**The problem**
Leaving out every picture, transcribe the lines from the line that contains "15: (134, 414, 6.29)" to the end of the entries below, both ends included.

**Dataset content**
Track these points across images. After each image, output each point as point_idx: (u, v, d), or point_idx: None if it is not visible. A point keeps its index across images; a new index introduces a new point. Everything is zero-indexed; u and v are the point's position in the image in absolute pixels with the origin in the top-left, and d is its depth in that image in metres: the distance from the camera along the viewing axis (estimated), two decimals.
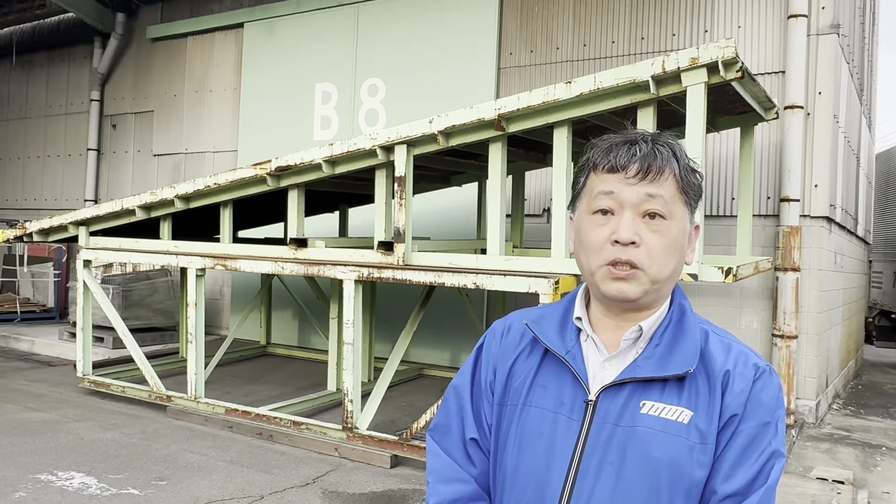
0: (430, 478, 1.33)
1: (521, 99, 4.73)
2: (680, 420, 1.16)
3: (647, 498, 1.14)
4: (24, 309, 11.38)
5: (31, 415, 6.18)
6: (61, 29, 12.71)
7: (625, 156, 1.19)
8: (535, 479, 1.19)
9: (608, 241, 1.19)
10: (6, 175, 13.78)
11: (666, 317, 1.25)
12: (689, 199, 1.23)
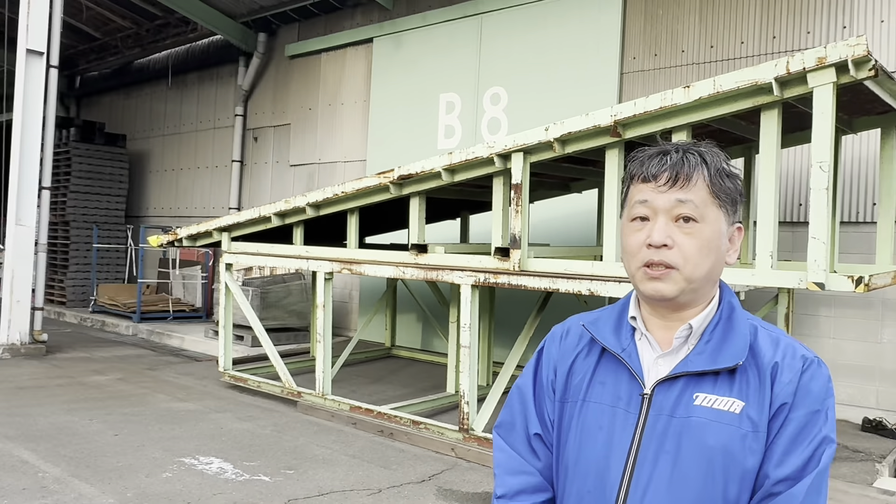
0: (497, 470, 1.43)
1: (637, 104, 4.70)
2: (732, 410, 1.22)
3: (702, 484, 1.20)
4: (175, 308, 12.38)
5: (179, 405, 6.76)
6: (210, 51, 13.75)
7: (656, 166, 1.28)
8: (595, 469, 1.27)
9: (643, 245, 1.28)
10: (163, 185, 15.04)
11: (715, 314, 1.31)
12: (722, 203, 1.29)
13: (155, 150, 15.29)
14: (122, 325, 11.86)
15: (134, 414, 6.29)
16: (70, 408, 6.38)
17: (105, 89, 16.76)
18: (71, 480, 4.52)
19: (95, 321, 12.41)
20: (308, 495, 4.50)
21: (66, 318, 13.04)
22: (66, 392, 7.03)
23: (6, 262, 9.05)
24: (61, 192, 13.92)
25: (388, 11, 10.62)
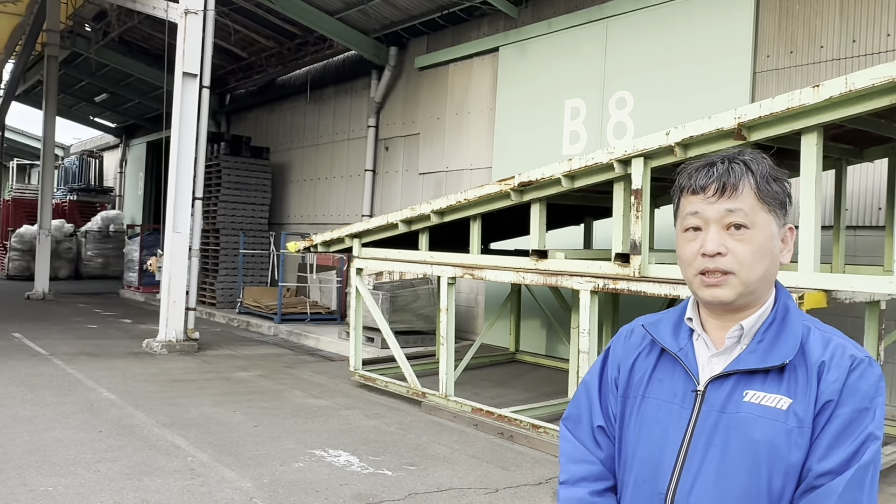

**Output below**
15: (134, 414, 6.29)
16: (70, 408, 6.38)
17: (105, 89, 16.76)
18: (71, 480, 4.52)
19: (95, 321, 12.41)
20: (308, 495, 4.50)
21: (66, 318, 13.04)
22: (66, 392, 7.03)
23: (6, 262, 9.05)
24: (61, 192, 13.92)
25: (388, 11, 10.62)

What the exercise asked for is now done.